**WHAT THIS TASK INVOLVES**: Every record must be copied exactly, except that pictures are dropped.
↓↓↓
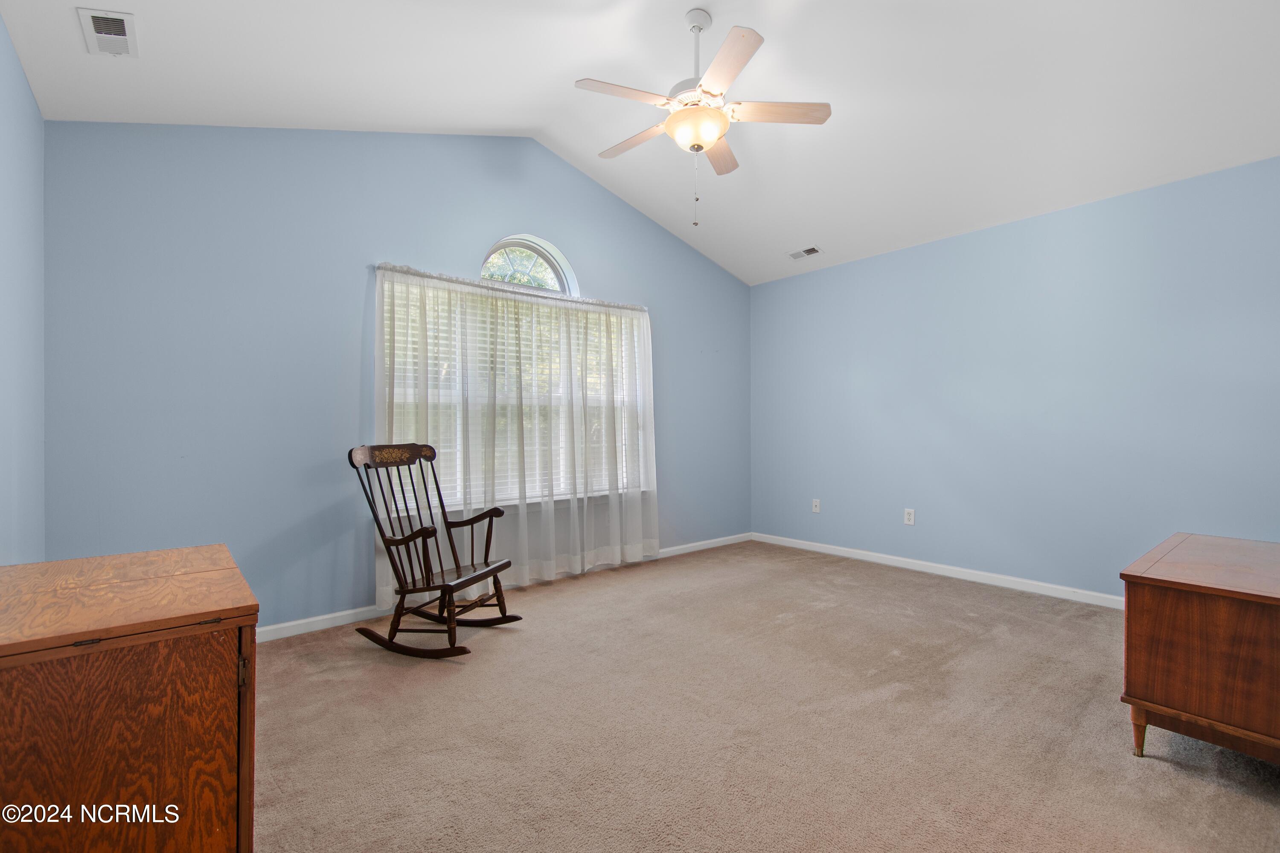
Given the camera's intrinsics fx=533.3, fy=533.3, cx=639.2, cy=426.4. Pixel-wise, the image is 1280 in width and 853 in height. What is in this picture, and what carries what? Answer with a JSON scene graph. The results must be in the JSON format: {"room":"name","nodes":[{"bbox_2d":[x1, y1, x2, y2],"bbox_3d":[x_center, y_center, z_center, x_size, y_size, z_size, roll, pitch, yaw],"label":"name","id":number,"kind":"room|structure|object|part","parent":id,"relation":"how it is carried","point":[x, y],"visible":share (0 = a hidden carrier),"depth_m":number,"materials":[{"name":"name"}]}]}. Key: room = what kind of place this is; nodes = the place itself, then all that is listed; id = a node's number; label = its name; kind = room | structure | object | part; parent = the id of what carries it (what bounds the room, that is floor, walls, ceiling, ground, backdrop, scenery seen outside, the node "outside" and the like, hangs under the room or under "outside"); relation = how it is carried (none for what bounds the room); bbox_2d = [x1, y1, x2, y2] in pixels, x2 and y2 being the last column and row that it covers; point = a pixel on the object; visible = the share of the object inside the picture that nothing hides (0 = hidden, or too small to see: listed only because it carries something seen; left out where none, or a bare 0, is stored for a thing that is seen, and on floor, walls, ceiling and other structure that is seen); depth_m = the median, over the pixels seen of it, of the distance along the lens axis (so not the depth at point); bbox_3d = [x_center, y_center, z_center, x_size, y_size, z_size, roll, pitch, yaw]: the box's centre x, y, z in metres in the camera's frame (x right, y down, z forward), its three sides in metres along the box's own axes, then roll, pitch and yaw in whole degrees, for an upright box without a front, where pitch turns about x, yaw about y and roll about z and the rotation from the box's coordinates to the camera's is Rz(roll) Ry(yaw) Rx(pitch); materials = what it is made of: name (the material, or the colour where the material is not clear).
{"room":"bedroom","nodes":[
{"label":"bedroom","id":0,"kind":"room"},
{"bbox_2d":[0,13,45,562],"bbox_3d":[-1.390,-0.188,0.767,0.155,2.698,4.247,0,0,-40],"label":"left wall","id":1,"kind":"structure","parent":0,"point":[36,113],"depth_m":2.02,"materials":[{"name":"blue paint"}]},
{"bbox_2d":[40,119,751,633],"bbox_3d":[-0.782,-0.451,3.946,4.907,3.201,0.157,0,0,-40],"label":"back wall","id":2,"kind":"structure","parent":0,"point":[371,237],"depth_m":2.90,"materials":[{"name":"blue paint"}]},
{"bbox_2d":[254,532,750,643],"bbox_3d":[-0.742,1.092,3.819,4.710,0.082,0.015,0,0,-40],"label":"baseboard","id":3,"kind":"structure","parent":2,"relation":"attached to","point":[336,615],"depth_m":3.14,"materials":[{"name":"white paint"}]},
{"bbox_2d":[373,263,649,310],"bbox_3d":[-0.795,-0.946,3.802,2.058,0.051,0.115,0,0,-40],"label":"curtain rod","id":4,"kind":"object","parent":2,"relation":"attached to","point":[452,279],"visible":0.69,"depth_m":3.59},
{"bbox_2d":[375,265,657,607],"bbox_3d":[-0.710,0.061,3.755,2.122,2.045,0.120,0,0,-40],"label":"sheer curtain","id":5,"kind":"object","parent":4,"relation":"hanging from","point":[384,598],"visible":0.77,"depth_m":3.64,"materials":[{"name":"white fabric"}]},
{"bbox_2d":[382,270,641,507],"bbox_3d":[-0.810,-0.190,3.891,1.990,1.491,0.148,0,0,-40],"label":"window","id":6,"kind":"structure","parent":2,"relation":"in","point":[552,274],"depth_m":3.80,"materials":[{"name":"white glass"}]},
{"bbox_2d":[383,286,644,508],"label":"window blind","id":7,"kind":"object","parent":6,"relation":"attached to","point":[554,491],"visible":0.34,"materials":[{"name":"white plastic"}]},
{"bbox_2d":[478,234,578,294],"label":"arched window","id":8,"kind":"structure","parent":2,"relation":"in","point":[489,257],"depth_m":3.97,"materials":[{"name":"white glass"}]},
{"bbox_2d":[0,0,1279,285],"bbox_3d":[0.677,-1.839,2.409,5.197,0.278,4.500,0,0,-40],"label":"ceiling","id":9,"kind":"structure","parent":0,"point":[850,120],"depth_m":2.66,"materials":[{"name":"white paint"}]},
{"bbox_2d":[77,7,138,57],"bbox_3d":[-2.030,-1.506,2.045,0.134,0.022,0.280,0,0,-40],"label":"ceiling vent","id":10,"kind":"object","parent":9,"relation":"attached to","point":[101,23],"visible":0.99,"depth_m":2.03,"materials":[{"name":"white metal"}]},
{"bbox_2d":[575,6,832,225],"bbox_3d":[0.266,-1.464,2.590,1.153,0.977,1.157,0,0,-40],"label":"ceiling fan","id":11,"kind":"object","parent":9,"relation":"hanging from","point":[677,120],"visible":0.99,"depth_m":2.49,"materials":[{"name":"white wood"}]},
{"bbox_3d":[-0.060,-1.462,2.389,0.469,0.037,0.266,0,0,-40],"label":"blade","id":12,"kind":"part","parent":11,"relation":"part of","materials":[{"name":"wood"}]},
{"bbox_3d":[-0.009,-1.458,2.747,0.236,0.035,0.521,0,0,-40],"label":"blade","id":13,"kind":"part","parent":11,"relation":"part of","materials":[{"name":"beige wood"}]},
{"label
↑↑↑
**TASK RESULT**:
Given the camera's intrinsics fx=533.3, fy=533.3, cx=639.2, cy=426.4. Pixel-wise, the image is 1280 in width and 853 in height. What is in this picture, and what carries what? Answer with a JSON scene graph. The results must be in the JSON format: {"room":"name","nodes":[{"bbox_2d":[x1, y1, x2, y2],"bbox_3d":[x_center, y_center, z_center, x_size, y_size, z_size, roll, pitch, yaw],"label":"name","id":number,"kind":"room|structure|object|part","parent":id,"relation":"how it is carried","point":[x, y],"visible":share (0 = a hidden carrier),"depth_m":number,"materials":[{"name":"name"}]}]}. Key: room = what kind of place this is; nodes = the place itself, then all that is listed; id = a node's number; label = its name; kind = room | structure | object | part; parent = the id of what carries it (what bounds the room, that is floor, walls, ceiling, ground, backdrop, scenery seen outside, the node "outside" and the like, hangs under the room or under "outside"); relation = how it is carried (none for what bounds the room); bbox_2d = [x1, y1, x2, y2] in pixels, x2 and y2 being the last column and row that it covers; point = a pixel on the object; visible = the share of the object inside the picture that nothing hides (0 = hidden, or too small to see: listed only because it carries something seen; left out where none, or a bare 0, is stored for a thing that is seen, and on floor, walls, ceiling and other structure that is seen); depth_m = the median, over the pixels seen of it, of the distance along the lens axis (so not the depth at point); bbox_3d = [x_center, y_center, z_center, x_size, y_size, z_size, roll, pitch, yaw]: the box's centre x, y, z in metres in the camera's frame (x right, y down, z forward), its three sides in metres along the box's own axes, then roll, pitch and yaw in whole degrees, for an upright box without a front, where pitch turns about x, yaw about y and roll about z and the rotation from the box's coordinates to the camera's is Rz(roll) Ry(yaw) Rx(pitch); materials = what it is made of: name (the material, or the colour where the material is not clear).
{"room":"bedroom","nodes":[
{"label":"bedroom","id":0,"kind":"room"},
{"bbox_2d":[0,13,45,562],"bbox_3d":[-1.390,-0.188,0.767,0.155,2.698,4.247,0,0,-40],"label":"left wall","id":1,"kind":"structure","parent":0,"point":[36,113],"depth_m":2.02,"materials":[{"name":"blue paint"}]},
{"bbox_2d":[40,119,751,633],"bbox_3d":[-0.782,-0.451,3.946,4.907,3.201,0.157,0,0,-40],"label":"back wall","id":2,"kind":"structure","parent":0,"point":[371,237],"depth_m":2.90,"materials":[{"name":"blue paint"}]},
{"bbox_2d":[254,532,750,643],"bbox_3d":[-0.742,1.092,3.819,4.710,0.082,0.015,0,0,-40],"label":"baseboard","id":3,"kind":"structure","parent":2,"relation":"attached to","point":[336,615],"depth_m":3.14,"materials":[{"name":"white paint"}]},
{"bbox_2d":[373,263,649,310],"bbox_3d":[-0.795,-0.946,3.802,2.058,0.051,0.115,0,0,-40],"label":"curtain rod","id":4,"kind":"object","parent":2,"relation":"attached to","point":[452,279],"visible":0.69,"depth_m":3.59},
{"bbox_2d":[375,265,657,607],"bbox_3d":[-0.710,0.061,3.755,2.122,2.045,0.120,0,0,-40],"label":"sheer curtain","id":5,"kind":"object","parent":4,"relation":"hanging from","point":[384,598],"visible":0.77,"depth_m":3.64,"materials":[{"name":"white fabric"}]},
{"bbox_2d":[382,270,641,507],"bbox_3d":[-0.810,-0.190,3.891,1.990,1.491,0.148,0,0,-40],"label":"window","id":6,"kind":"structure","parent":2,"relation":"in","point":[552,274],"depth_m":3.80,"materials":[{"name":"white glass"}]},
{"bbox_2d":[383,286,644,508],"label":"window blind","id":7,"kind":"object","parent":6,"relation":"attached to","point":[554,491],"visible":0.34,"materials":[{"name":"white plastic"}]},
{"bbox_2d":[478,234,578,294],"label":"arched window","id":8,"kind":"structure","parent":2,"relation":"in","point":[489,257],"depth_m":3.97,"materials":[{"name":"white glass"}]},
{"bbox_2d":[0,0,1279,285],"bbox_3d":[0.677,-1.839,2.409,5.197,0.278,4.500,0,0,-40],"label":"ceiling","id":9,"kind":"structure","parent":0,"point":[850,120],"depth_m":2.66,"materials":[{"name":"white paint"}]},
{"bbox_2d":[77,7,138,57],"bbox_3d":[-2.030,-1.506,2.045,0.134,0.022,0.280,0,0,-40],"label":"ceiling vent","id":10,"kind":"object","parent":9,"relation":"attached to","point":[101,23],"visible":0.99,"depth_m":2.03,"materials":[{"name":"white metal"}]},
{"bbox_2d":[575,6,832,225],"bbox_3d":[0.266,-1.464,2.590,1.153,0.977,1.157,0,0,-40],"label":"ceiling fan","id":11,"kind":"object","parent":9,"relation":"hanging from","point":[677,120],"visible":0.99,"depth_m":2.49,"materials":[{"name":"white wood"}]},
{"bbox_3d":[-0.060,-1.462,2.389,0.469,0.037,0.266,0,0,-40],"label":"blade","id":12,"kind":"part","parent":11,"relation":"part of","materials":[{"name":"wood"}]},
{"bbox_3d":[-0.009,-1.458,2.747,0.236,0.035,0.521,0,0,-40],"label":"blade","id":13,"kind":"part","parent":11,"relation":"part of","materials":[{"name":"beige wood"}]},
{"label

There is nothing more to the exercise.